(Data extracted from a collection)
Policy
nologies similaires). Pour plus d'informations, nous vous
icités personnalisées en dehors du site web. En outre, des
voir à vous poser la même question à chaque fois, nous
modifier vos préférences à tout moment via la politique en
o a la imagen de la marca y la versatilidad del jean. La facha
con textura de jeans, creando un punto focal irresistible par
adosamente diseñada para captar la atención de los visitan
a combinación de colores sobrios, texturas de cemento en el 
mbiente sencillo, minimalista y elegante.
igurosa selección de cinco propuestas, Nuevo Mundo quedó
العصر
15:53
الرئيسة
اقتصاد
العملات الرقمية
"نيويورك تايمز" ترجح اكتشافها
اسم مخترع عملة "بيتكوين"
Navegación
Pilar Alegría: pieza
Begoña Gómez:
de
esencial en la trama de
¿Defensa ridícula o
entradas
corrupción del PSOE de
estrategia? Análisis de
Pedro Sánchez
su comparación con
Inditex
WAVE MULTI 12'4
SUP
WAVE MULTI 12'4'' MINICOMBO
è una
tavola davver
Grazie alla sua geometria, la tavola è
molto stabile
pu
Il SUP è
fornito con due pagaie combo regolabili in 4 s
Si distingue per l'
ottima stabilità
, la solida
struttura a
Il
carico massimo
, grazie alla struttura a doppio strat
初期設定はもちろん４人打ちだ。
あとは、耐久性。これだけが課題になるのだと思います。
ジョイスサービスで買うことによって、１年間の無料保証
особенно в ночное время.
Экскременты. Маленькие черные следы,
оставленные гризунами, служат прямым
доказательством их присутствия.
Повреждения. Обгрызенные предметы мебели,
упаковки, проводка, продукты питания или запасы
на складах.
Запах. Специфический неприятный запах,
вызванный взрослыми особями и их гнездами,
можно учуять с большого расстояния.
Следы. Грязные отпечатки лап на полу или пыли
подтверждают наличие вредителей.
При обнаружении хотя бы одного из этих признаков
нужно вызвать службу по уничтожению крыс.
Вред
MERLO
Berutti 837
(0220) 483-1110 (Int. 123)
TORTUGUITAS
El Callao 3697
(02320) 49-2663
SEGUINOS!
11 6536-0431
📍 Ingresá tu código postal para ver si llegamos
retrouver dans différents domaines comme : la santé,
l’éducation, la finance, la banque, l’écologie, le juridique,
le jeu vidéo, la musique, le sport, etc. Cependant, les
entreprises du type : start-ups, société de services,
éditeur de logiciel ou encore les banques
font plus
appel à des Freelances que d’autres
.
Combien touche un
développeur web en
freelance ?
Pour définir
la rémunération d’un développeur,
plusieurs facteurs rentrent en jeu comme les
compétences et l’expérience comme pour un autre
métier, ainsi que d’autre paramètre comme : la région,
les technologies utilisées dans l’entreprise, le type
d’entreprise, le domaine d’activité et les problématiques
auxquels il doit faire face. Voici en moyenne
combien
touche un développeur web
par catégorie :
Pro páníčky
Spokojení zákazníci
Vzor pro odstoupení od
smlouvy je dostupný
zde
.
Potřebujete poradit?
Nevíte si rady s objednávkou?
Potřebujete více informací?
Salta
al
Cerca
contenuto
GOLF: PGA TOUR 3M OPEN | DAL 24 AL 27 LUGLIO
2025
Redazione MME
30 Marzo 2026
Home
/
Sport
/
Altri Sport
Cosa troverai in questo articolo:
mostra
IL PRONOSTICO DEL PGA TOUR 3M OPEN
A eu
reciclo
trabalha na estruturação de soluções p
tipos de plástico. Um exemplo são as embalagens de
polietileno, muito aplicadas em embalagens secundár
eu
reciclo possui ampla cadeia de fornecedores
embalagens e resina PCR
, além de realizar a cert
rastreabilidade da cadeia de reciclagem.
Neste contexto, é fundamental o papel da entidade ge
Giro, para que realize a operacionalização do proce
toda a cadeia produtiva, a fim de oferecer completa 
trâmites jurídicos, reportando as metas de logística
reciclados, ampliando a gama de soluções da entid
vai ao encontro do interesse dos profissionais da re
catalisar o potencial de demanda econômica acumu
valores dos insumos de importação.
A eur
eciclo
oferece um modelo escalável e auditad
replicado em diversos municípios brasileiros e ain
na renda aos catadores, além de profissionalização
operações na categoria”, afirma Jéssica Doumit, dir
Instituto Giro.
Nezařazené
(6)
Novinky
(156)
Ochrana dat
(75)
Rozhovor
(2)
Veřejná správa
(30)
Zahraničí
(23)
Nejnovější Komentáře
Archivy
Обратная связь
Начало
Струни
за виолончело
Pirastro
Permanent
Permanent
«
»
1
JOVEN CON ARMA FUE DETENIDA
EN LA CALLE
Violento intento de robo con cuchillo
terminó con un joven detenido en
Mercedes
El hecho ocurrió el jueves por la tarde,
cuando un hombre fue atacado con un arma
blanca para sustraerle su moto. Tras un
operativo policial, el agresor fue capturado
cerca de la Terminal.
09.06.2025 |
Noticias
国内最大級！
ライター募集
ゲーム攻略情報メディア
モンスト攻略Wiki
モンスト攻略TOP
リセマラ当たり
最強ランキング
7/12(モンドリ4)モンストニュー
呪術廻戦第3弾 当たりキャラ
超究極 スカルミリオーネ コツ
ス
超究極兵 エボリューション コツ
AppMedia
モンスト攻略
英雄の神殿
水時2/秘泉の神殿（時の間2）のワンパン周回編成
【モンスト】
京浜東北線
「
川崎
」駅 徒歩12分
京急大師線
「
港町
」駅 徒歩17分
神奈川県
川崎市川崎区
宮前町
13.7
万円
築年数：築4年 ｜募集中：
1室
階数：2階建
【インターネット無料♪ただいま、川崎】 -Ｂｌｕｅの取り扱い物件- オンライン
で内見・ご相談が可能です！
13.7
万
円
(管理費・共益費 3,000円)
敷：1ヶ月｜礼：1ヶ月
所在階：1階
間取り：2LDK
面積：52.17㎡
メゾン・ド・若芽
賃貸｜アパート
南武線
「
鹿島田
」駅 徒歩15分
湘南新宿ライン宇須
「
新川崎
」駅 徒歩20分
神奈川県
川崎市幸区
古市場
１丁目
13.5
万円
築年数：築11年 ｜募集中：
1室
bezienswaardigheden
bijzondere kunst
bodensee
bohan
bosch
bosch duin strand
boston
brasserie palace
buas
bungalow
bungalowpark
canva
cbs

WHAT IS EXPECTED
The response should consist of the entries above, retyped exactly.

PROBLEM SOLUTION
Policy
nologies similaires). Pour plus d'informations, nous vous
icités personnalisées en dehors du site web. En outre, des
voir à vous poser la même question à chaque fois, nous
modifier vos préférences à tout moment via la politique en
o a la imagen de la marca y la versatilidad del jean. La facha
con textura de jeans, creando un punto focal irresistible par
adosamente diseñada para captar la atención de los visitan
a combinación de colores sobrios, texturas de cemento en el 
mbiente sencillo, minimalista y elegante.
igurosa selección de cinco propuestas, Nuevo Mundo quedó
العصر
15:53
الرئيسة
اقتصاد
العملات الرقمية
"نيويورك تايمز" ترجح اكتشافها
اسم مخترع عملة "بيتكوين"
Navegación
Pilar Alegría: pieza
Begoña Gómez:
de
esencial en la trama de
¿Defensa ridícula o
entradas
corrupción del PSOE de
estrategia? Análisis de
Pedro Sánchez
su comparación con
Inditex
WAVE MULTI 12'4
SUP
WAVE MULTI 12'4'' MINICOMBO
è una
tavola davver
Grazie alla sua geometria, la tavola è
molto stabile
pu
Il SUP è
fornito con due pagaie combo regolabili in 4 s
Si distingue per l'
ottima stabilità
, la solida
struttura a
Il
carico massimo
, grazie alla struttura a doppio strat
初期設定はもちろん４人打ちだ。
あとは、耐久性。これだけが課題になるのだと思います。
ジョイスサービスで買うことによって、１年間の無料保証
особенно в ночное время.
Экскременты. Маленькие черные следы,
оставленные гризунами, служат прямым
доказательством их присутствия.
Повреждения. Обгрызенные предметы мебели,
упаковки, проводка, продукты питания или запасы
на складах.
Запах. Специфический неприятный запах,
вызванный взрослыми особями и их гнездами,
можно учуять с большого расстояния.
Следы. Грязные отпечатки лап на полу или пыли
подтверждают наличие вредителей.
При обнаружении хотя бы одного из этих признаков
нужно вызвать службу по уничтожению крыс.
Вред
MERLO
Berutti 837
(0220) 483-1110 (Int. 123)
TORTUGUITAS
El Callao 3697
(02320) 49-2663
SEGUINOS!
11 6536-0431
📍 Ingresá tu código postal para ver si llegamos
retrouver dans différents domaines comme : la santé,
l’éducation, la finance, la banque, l’écologie, le juridique,
le jeu vidéo, la musique, le sport, etc. Cependant, les
entreprises du type : start-ups, société de services,
éditeur de logiciel ou encore les banques
font plus
appel à des Freelances que d’autres
.
Combien touche un
développeur web en
freelance ?
Pour définir
la rémunération d’un développeur,
plusieurs facteurs rentrent en jeu comme les
compétences et l’expérience comme pour un autre
métier, ainsi que d’autre paramètre comme : la région,
les technologies utilisées dans l’entreprise, le type
d’entreprise, le domaine d’activité et les problématiques
auxquels il doit faire face. Voici en moyenne
combien
touche un développeur web
par catégorie :
Pro páníčky
Spokojení zákazníci
Vzor pro odstoupení od
smlouvy je dostupný
zde
.
Potřebujete poradit?
Nevíte si rady s objednávkou?
Potřebujete více informací?
Salta
al
Cerca
contenuto
GOLF: PGA TOUR 3M OPEN | DAL 24 AL 27 LUGLIO
2025
Redazione MME
30 Marzo 2026
Home
/
Sport
/
Altri Sport
Cosa troverai in questo articolo:
mostra
IL PRONOSTICO DEL PGA TOUR 3M OPEN
A eu
reciclo
trabalha na estruturação de soluções p
tipos de plástico. Um exemplo são as embalagens de
polietileno, muito aplicadas em embalagens secundár
eu
reciclo possui ampla cadeia de fornecedores
embalagens e resina PCR
, além de realizar a cert
rastreabilidade da cadeia de reciclagem.
Neste contexto, é fundamental o papel da entidade ge
Giro, para que realize a operacionalização do proce
toda a cadeia produtiva, a fim de oferecer completa 
trâmites jurídicos, reportando as metas de logística
reciclados, ampliando a gama de soluções da entid
vai ao encontro do interesse dos profissionais da re
catalisar o potencial de demanda econômica acumu
valores dos insumos de importação.
A eur
eciclo
oferece um modelo escalável e auditad
replicado em diversos municípios brasileiros e ain
na renda aos catadores, além de profissionalização
operações na categoria”, afirma Jéssica Doumit, dir
Instituto Giro.
Nezařazené
(6)
Novinky
(156)
Ochrana dat
(75)
Rozhovor
(2)
Veřejná správa
(30)
Zahraničí
(23)
Nejnovější Komentáře
Archivy
Обратная связь
Начало
Струни
за виолончело
Pirastro
Permanent
Permanent
«
»
1
JOVEN CON ARMA FUE DETENIDA
EN LA CALLE
Violento intento de robo con cuchillo
terminó con un joven detenido en
Mercedes
El hecho ocurrió el jueves por la tarde,
cuando un hombre fue atacado con un arma
blanca para sustraerle su moto. Tras un
operativo policial, el agresor fue capturado
cerca de la Terminal.
09.06.2025 |
Noticias
国内最大級！
ライター募集
ゲーム攻略情報メディア
モンスト攻略Wiki
モンスト攻略TOP
リセマラ当たり
最強ランキング
7/12(モンドリ4)モンストニュー
呪術廻戦第3弾 当たりキャラ
超究極 スカルミリオーネ コツ
ス
超究極兵 エボリューション コツ
AppMedia
モンスト攻略
英雄の神殿
水時2/秘泉の神殿（時の間2）のワンパン周回編成
【モンスト】
京浜東北線
「
川崎
」駅 徒歩12分
京急大師線
「
港町
」駅 徒歩17分
神奈川県
川崎市川崎区
宮前町
13.7
万円
築年数：築4年 ｜募集中：
1室
階数：2階建
【インターネット無料♪ただいま、川崎】 -Ｂｌｕｅの取り扱い物件- オンライン
で内見・ご相談が可能です！
13.7
万
円
(管理費・共益費 3,000円)
敷：1ヶ月｜礼：1ヶ月
所在階：1階
間取り：2LDK
面積：52.17㎡
メゾン・ド・若芽
賃貸｜アパート
南武線
「
鹿島田
」駅 徒歩15分
湘南新宿ライン宇須
「
新川崎
」駅 徒歩20分
神奈川県
川崎市幸区
古市場
１丁目
13.5
万円
築年数：築11年 ｜募集中：
1室
bezienswaardigheden
bijzondere kunst
bodensee
bohan
bosch
bosch duin strand
boston
brasserie palace
buas
bungalow
bungalowpark
canva
cbs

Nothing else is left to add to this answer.